Here is a first-person account of a not-so-young job-seeker's advice to all.
At 63, I am in the same boat with numerous job-losers and job-seekers whose tales rediff.com has published.
Though there is no avenue open for me now to secure a comfortable job, I wish to share my experience so that youngsters may learn a lesson or two.
Right from childhood, I was a pampered individual. Being the only son to my parents in a large undivided family, I never I needed to learn too much. Each time my parents demanded anything from me, my grandparents would come to my aid.
They did things for me that I ought to have done myself.
Hence, I acquired few skills which are necessary for a middle class person to swim through the ocean of life. Whatever little I learnt was not because of hard work but because of exposure to circumstances.
This led to a bad trait.
Luckily I was quick to learn anything new, but I developed a false ego that I was an extremely intelligent person. This notion led to arrogance.
After getting a diploma in mechanical engineering I started my career in Hindustan Aeronautics Ltd. Here too, instead of developing skills in my job, I started pursuing a career in Associate Member of the Institution of Engineers.
No doubt AMIE threw up wonderful opportunities but my priority was misplaced. I failed to see the blatant truth: for a person with a new job, his or her main concern should be the job at hand.
Also, thanks to my arrogance, ties with my boss were always strained. Naturally my colleagues' career progressed faster than mine. This created a lot of heartburns.
Sadly, however, I never realised that my attitude needed to be rectified.
Instead, I always nursed a grievance that my boss hated me because I was more qualified than him and he was harassing me for no fault of mine.
As frustration mounted, I applied for a transfer to another division. After the change, the same story was repeated. Yet realisation never dawned on me. One fine morning, my boss resigned.
As a parting remark, he advised me to leave the government sector job and join a private company. My progress would be faster there, he reasoned.
Like a mad man, I started searching for a private sector job and soon came out of HAL. But post-HAL, I could not stick to one particular job. Almost once in three years, I had to find a different job not because of growth prospects but for mere survival.
As a consequence my savings also hit a rock bottom. About a year ago, I got an opportunity in the IT industry as a consultant for a year with a dream pay packet.
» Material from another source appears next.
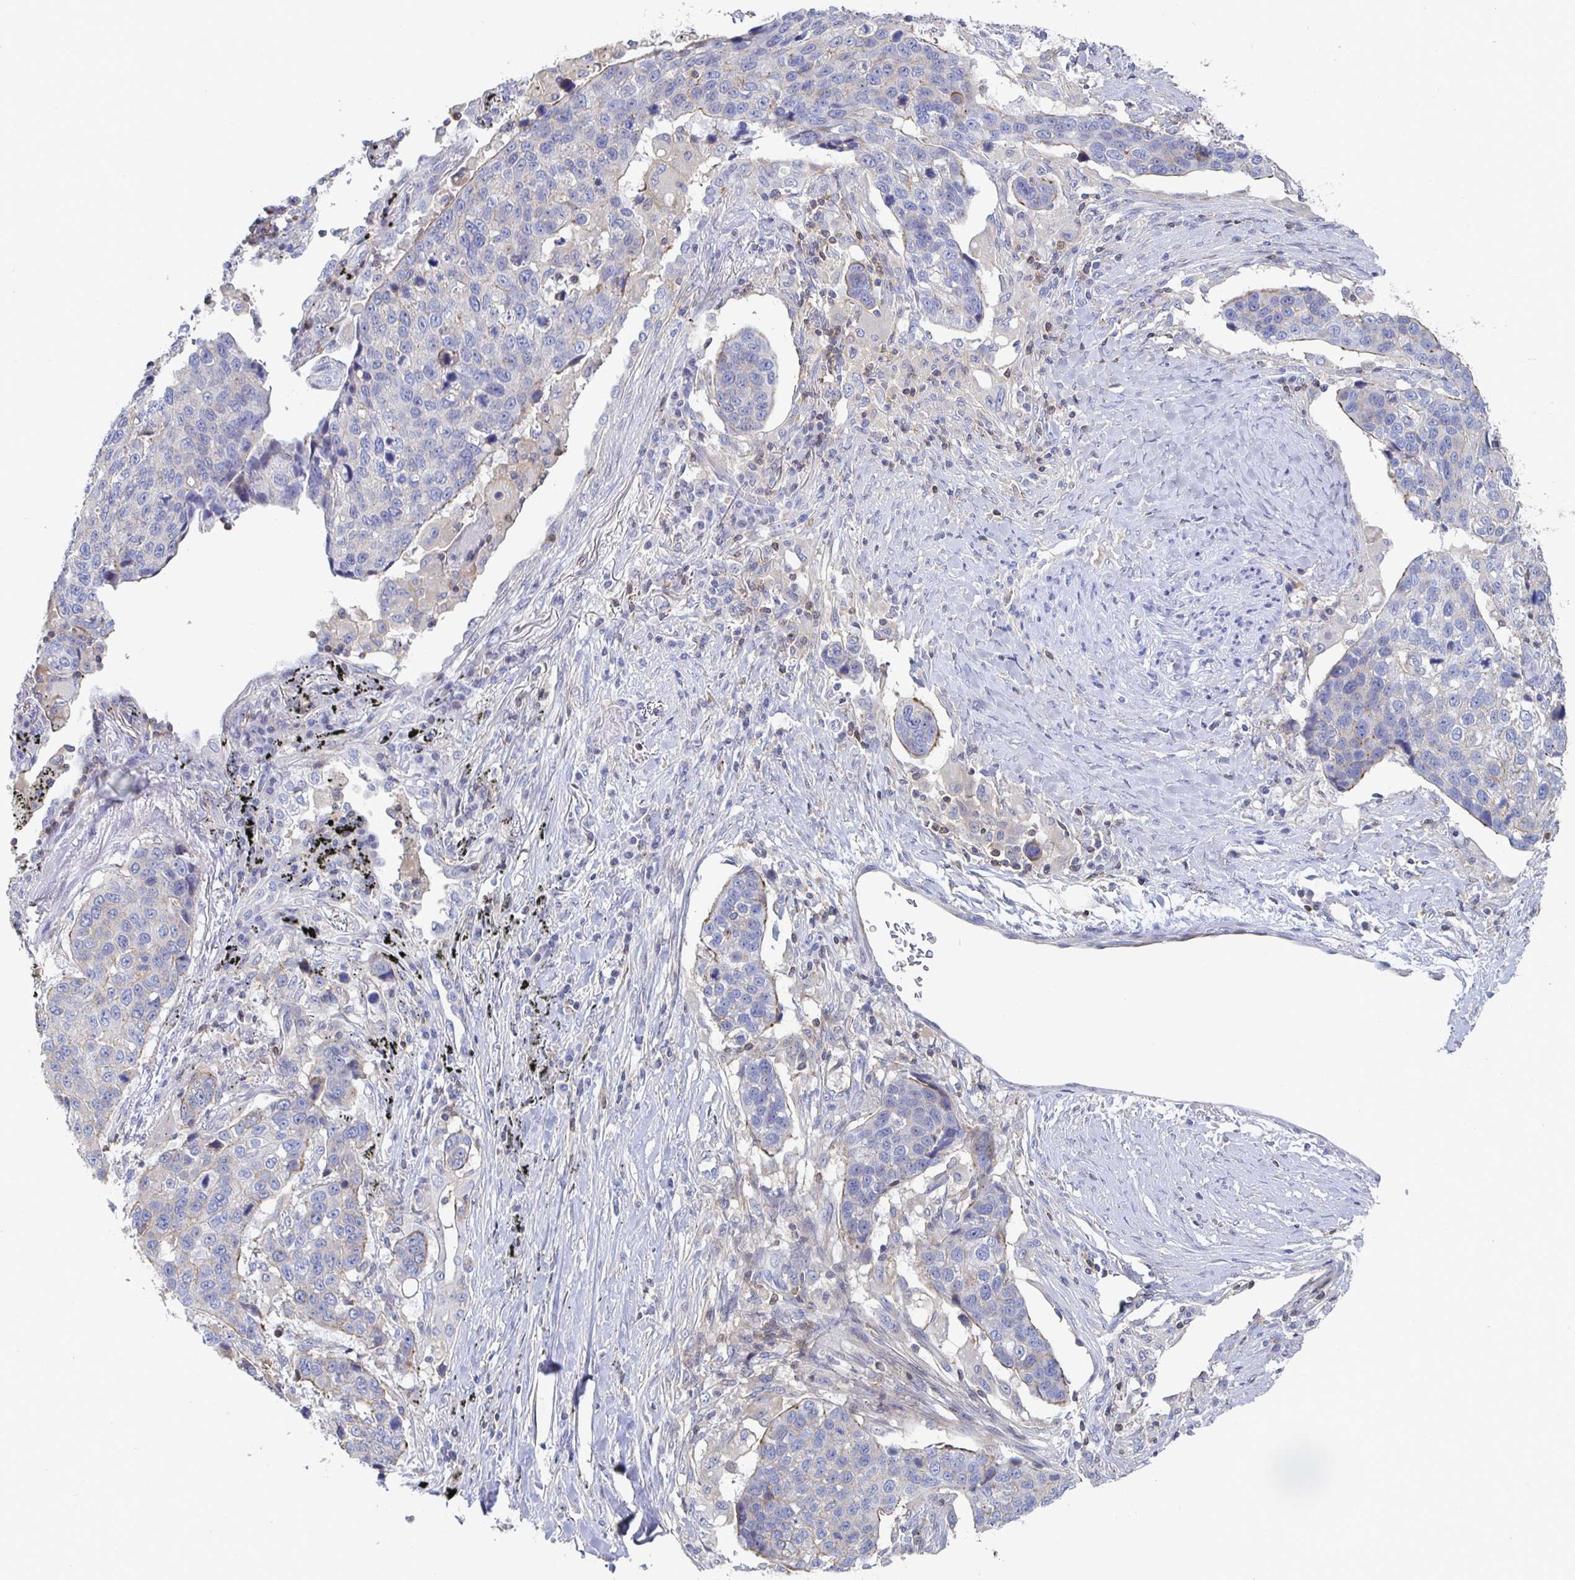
{"staining": {"intensity": "negative", "quantity": "none", "location": "none"}, "tissue": "lung cancer", "cell_type": "Tumor cells", "image_type": "cancer", "snomed": [{"axis": "morphology", "description": "Squamous cell carcinoma, NOS"}, {"axis": "topography", "description": "Lymph node"}, {"axis": "topography", "description": "Lung"}], "caption": "Tumor cells show no significant staining in squamous cell carcinoma (lung).", "gene": "PIK3CD", "patient": {"sex": "male", "age": 61}}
I worked with lot of interest and created many programmes. I learnt a lot of things within a year. To be honest, I did not expect a renewal of the contract. I was pleasantly surprised when it was renewed with about 10 per cent pay hike.
I hoped to accumulate some funds for my later years as I was not eligible for pension.
Suddenly one afternoon the head of the unit called me and told me that the contract had to be terminated with immediate effect. This took place exactly a month after the renewal of my contract.
What do I do now? None of my previous acquaintances is interested in hiring me again. After about 40 years of service, I am back to square one.
Earlier, I had the advantage of youth. But now I am too old. No one is even interested to answer my phone calls. Only God, perhaps, can lead me to a solution.
Lessons that I learnt from my predicament:
Love your job and learn as much as possible. Learning comes primarily from your job. After fulfilling this requirement you can aspire for higher qualifications. If you don't respect the job you are doing who else would?
Save money for future. If you spend on unwanted things, you may not have money for essentials in the future.
When you are in a society you are not alone. You may have a family to support. You should not be a liability to the society or to your family.
You can make mistakes. But don't repeat them. In important situations in life, ponder over other solutions also. But do not jump to conclusions.
And, last but not the least, believe in God.